Attendant patiemment qu’les pêcheurs soient partis
Qu’les pêcheurs soient partis ah! ah! ah!
Ohé du bateau, du grand mât, de la hune,
Ohé du voilier, du grand mât, des huniers !
Help!! Took a trip back down memory lane to our our childrens' childhood (son is visiting this weekend), found a bumper version of Chansons et Comptines - a staple of many a journey down the autoroute - the track sampler is on a continuous loop in the bowels of my machine, there's no escape. Rescue me, somebody!Il y a des vétérans tout barbus, tout fripés
Echappés par hasard des ham’çons, des filetsEt les jeunes poissons sont là aussi souvent
Egayant les bas-fonds de leurs cris, de leurs chants.....etc etc etc!
It's strange how evocative music can be, isn't it? Last time daughter was home we unearthed another old favourite from way back: Jil Caplan's La Charmeuse de Serpents and were instantly transported back 15 years or more, to lazy, hazy, hot summers, (those French school holidays were looonng), the people carrier stuffed to the windows with all the clobber needed to make a tent home from home for a fortnight, three weeks, longer... (who's counting?).

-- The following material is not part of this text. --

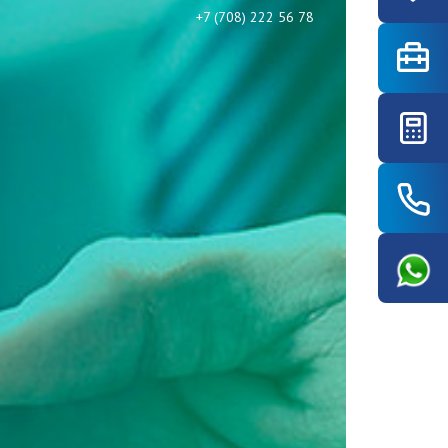
+7 (708) 222 56 78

Back then modern technology consisted of the in -car cassette player, no hand held video games, (the GP offspring were kept busy with their Hoopi Club colouring and quiz books..."Spot a man in a black beret...a field of corn....a registration number beginning with...") We listened to Times Tables tapes, Jeeves and Wooster, CS Lewis' Narnia tales. Lest readers think we were just too Good To Be True, I'm sure less "worthy" stuff eventually appeared on the playlist (Spice Girls, anybody?). I seem to remember making valiant, if half-hearted attempts to infiltrate slightly more "worthy" material into the running order - this was back in my more evangelical days, as a result of which I'm now unable to listen to any Matt Redman (actually there are other more theological reasons for my aversion but we'll not go there), without experiencing waves of carsickness. Oh and not forgetting "Delirious,"same problem there, and the rest of the family always maintained that it wasn't possible to hear these last two over the roar of the car engine on the autoroute. Poor Matt and Co were generally reserved for the last , hot, grumbly, tense few miles on country roads, as we tried to find the campsite without coming to blows over the mapreading. This was before sat navs, don't forget. Hence I'll forever associate worship songs like "Undignified," with cries of "Are we nearly there, yet?" and the sickly taste of Riccola boiled sweets, before that glorious moment before we finally drew up at our little orange and blue tent, our home from home. Happy days...
Funnily enough, on a camping holiday a couple of years ago, son and his pals ended up at one of the sites that he remembers visiting with us. Funny old world. Though I suspect they didn't drive through the gates to the strains of Barbapoux!